アパレル業界のDXとは?事例や導入の流れ・注意点を解説
「在庫管理に時間がかかる」「流行の変化に対応しきれない」「ECと実店舗の連携が難しい」など、課題に直面しているアパレル企業も多いのではないでしょうか。そのような中で注目されているのが、デジタル技術を活用した業務改革「DX(デジタルトランスフォーメーション)」です。
当記事では、アパレル業界におけるDXの具体的な施策や成功事例、導入のステップ、注意点を詳しく解説します。自社に合うDXの進め方を知ることで、業務効率の向上や顧客満足度の改善といった成果を目指す第一歩を踏み出せるでしょう。
目次[非表示]
- 1.アパレル業界のDXとは
- 1.1.RFID
- 1.2.AIによるトレンド分析
- 1.3.スマートファクトリー
- 1.4.One to Oneマーケティング
- 1.5.ライブコマース
- 1.6.バーチャル試着(バーチャルフィッティング)
- 1.7.OMO/オムニチャネル
- 2.アパレル業界でDXを推進している企業の事例8選
- 2.1.株式会社ワコール
- 2.2.株式会社ZOZO
- 2.3.株式会社ファーストリテイリング
- 2.4.株式会社グンゼ
- 2.5.PVH
- 2.6.FABRIC TOKYO
- 2.7.インディテックス
- 2.8.バッジェリーミシュカ
- 3.アパレル業界でDXを行う時の流れ
- 4.DXに失敗しないための注意点
- 4.1.顧客接点を逃さない形でDXを進める
- 4.2.現場の声を聞いてサービスを選ぶ
- 4.3.従業員のリテラシーを向上させる
- 5.まとめ
アパレル業界のDXとは
アパレル業界におけるDXとは、IT技術を活用して業務を効率化したり、顧客サービスを向上させたりする取り組みです。商品企画から販売・アフターサービスまでの全工程において、DXは新たな価値を生み出しています。ここからは、アパレル業界で実際に活用されているDX施策を項目別に紹介します。

● **データセットの内容**:
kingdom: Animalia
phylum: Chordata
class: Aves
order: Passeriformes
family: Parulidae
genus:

● **あなたの課題**:
1 - アパレル業界のDXに関する文章から、「当記事では、アパレル業界にお」から「- 1.6.バーチャル試着(バーチャルフィッティング)」までの部分を一字一句そのまま引用してもらえますか。
2 - アパレル業界のDXに関する文章を、最後の文の後から書き継いでもらえますか。
レコードはここでは一切使いません。

● **課題ごとの出力**:
1 -
当記事では、アパレル業界におけるDXの具体的な施策や成功事例、導入のステップ、注意点を詳しく解説します。自社に合うDXの進め方を知ることで、業務効率の向上や顧客満足度の改善といった成果を目指す第一歩を踏み出せるでしょう。
目次[非表示]
- 1.アパレル業界のDXとは
- 1.1.RFID
- 1.2.AIによるトレンド分析
- 1.3.スマートファクトリー
- 1.4.One to Oneマーケティング
- 1.5.ライブコマース
- 1.6.バーチャル試着(バーチャルフィッティング)

2 -
RFID
RFID(Radio Frequency Identification)は、電波を用いて商品に取り付けられたRFIDタグから情報を非接触で読み取る技術です。アパレル業界では、商品の値札にRFIDタグを埋め込むことで、無人レジや在庫管理の効率化に活用されています。たとえば、タグ付きの服をレジに置くだけで、複数の商品情報を一括で瞬時に読み取れるため、スキャン不要でスムーズなセルフ会計が可能になります。
また、生産段階で貼られたタグにより、工場・倉庫・店舗間での在庫状況をリアルタイムで可視化できるのも特徴です。箱を開けずに中身の検品が可能なため、棚卸しや検品作業の時間短縮にもつながります。結果として、人手不足への対応や、業務の属人化解消にも効果を発揮するでしょう。
AIによるトレンド分析
AIによるトレンド分析は、ソーシャルメディアに投稿されたファッション画像やECサイト上のユーザーの行動データを解析し、今後のデザインやカラー、スタイルの流行を予測する施策です。近年はアパレル企業がDXを推進することで、年齢・性別・地域・購入履歴といった顧客データを収集し、AIによってニーズを細かく把握できるようになりました。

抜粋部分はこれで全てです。